Gameplay follows the previous game (and most SCI games), utilizing a point & click, keyboard, and parser combination for movement and puzzle solving. A nice addition to this game is a save-game reminder that pops up when a certain amount of time has passed since your last save, hopefully saving you from having to go back too far in case of an unfortunate accident. And it’s a good thing, because there will be plenty; Sierra really upped the death ante with this one. New adventure gamers take note: one save game just doesn’t cut it on the older games (back then we had to walk 3 miles in the snow to buy a LucasArts adventure), and you will die in this game many, many times, usually from something you never would have considered. This is nothing new to any seasoned Sierra gamer, but definitely something to consider: when the game says to save, you’d better listen.

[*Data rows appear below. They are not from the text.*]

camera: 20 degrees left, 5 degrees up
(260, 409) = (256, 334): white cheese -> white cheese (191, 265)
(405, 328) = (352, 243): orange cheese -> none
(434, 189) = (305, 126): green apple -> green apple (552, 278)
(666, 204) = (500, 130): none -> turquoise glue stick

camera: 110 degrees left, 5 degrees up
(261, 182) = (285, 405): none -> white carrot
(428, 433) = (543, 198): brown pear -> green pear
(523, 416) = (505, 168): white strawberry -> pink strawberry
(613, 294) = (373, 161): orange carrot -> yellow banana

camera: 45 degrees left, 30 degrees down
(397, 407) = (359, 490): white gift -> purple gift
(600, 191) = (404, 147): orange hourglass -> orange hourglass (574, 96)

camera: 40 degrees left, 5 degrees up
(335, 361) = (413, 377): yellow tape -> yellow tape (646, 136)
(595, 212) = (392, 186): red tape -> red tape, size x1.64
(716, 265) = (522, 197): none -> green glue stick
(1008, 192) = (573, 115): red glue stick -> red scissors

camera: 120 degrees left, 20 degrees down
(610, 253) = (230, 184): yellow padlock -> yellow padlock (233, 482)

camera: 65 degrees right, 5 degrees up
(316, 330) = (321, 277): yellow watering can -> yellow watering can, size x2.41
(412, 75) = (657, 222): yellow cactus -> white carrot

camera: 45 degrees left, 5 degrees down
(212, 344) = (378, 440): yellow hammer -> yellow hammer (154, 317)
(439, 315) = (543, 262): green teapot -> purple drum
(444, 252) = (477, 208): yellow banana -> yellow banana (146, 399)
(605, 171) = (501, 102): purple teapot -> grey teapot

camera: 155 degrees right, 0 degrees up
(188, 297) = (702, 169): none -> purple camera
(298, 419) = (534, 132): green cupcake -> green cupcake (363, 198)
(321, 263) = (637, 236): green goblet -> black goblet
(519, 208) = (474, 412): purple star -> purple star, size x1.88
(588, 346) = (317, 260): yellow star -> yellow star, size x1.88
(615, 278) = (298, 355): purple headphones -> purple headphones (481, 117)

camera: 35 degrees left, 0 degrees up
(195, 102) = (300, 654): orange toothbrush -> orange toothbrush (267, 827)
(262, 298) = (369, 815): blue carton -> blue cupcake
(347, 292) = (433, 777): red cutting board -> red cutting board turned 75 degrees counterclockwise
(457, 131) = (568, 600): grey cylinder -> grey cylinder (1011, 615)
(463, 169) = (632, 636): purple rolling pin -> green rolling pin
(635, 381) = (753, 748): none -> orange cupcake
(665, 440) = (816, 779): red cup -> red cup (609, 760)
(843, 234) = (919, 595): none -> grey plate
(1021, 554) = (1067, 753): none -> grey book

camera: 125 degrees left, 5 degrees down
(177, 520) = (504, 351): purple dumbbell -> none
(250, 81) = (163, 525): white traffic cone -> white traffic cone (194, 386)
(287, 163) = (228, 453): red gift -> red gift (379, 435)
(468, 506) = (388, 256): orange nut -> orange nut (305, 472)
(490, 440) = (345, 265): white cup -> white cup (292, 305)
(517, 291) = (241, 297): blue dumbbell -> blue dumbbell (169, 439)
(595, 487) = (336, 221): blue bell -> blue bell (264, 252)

The amazing Al Lowe parser is back, and just as great as always, and everyone will spend way more time than they should typing in naughty phrases to see what the parser has to say back to you. And since this is a Sierra game, you have to have the standard Sierra point system, always keeping you coming back for just one more run time after time, just to have bragging rights about your perfect score.
One thing that never changes from Larry game to Larry game is the structure: girl x needs object y and then she will give you xxx for object y. LSL3 is no exception, but thankfully the puzzles are a lot more logical than LSL2's brain teasers. And the added bonus of playing as Patti during the last half of the game is a nice touch that keeps everything fresh just as it’s starting to seem a little long-winded.
And this is a game that could easily seem long-winded. While LSL1 was a quickie afternoon game for most gamers, and LSL2 wasn’t much more than a weekender, this game really goes for the long haul. I haven’t played the game in a few years, and sat down with a walkthrough just to see how fast it could be done, and still ended up spending over 8 hours walking through the game. And if you are anti-walkthrough, you will easily spend as much, or more, time on this game than most new titles on the market. Before that’s taken as complete praise though, some of that is due to issues with playing the game on modern computers. In particular, there is an issue with a section of the game that takes place in a weight room that can take almost an hour to complete without a program like Mo-Slo or save games available on the web or at Al Lowe’s website.
I’m always surprised at how many old-school gamers have never played LSL3, even after all these years, while the first, sixth, and seventh of the series are raved about as classics. This is really the game that made Sierra see that there was money to be had in raunchy, funny entertainment, and that true gamers were not afraid of a few head scratchers and bizarre death sequences. This is definitely near the top of my list for the Larry series, just below my personal favorite LSL6, and just above LSL7. This is a game that should be played by any adult with a love of gaming, if only for one of the funniest endings in adventure game history, but ultimately for so much more.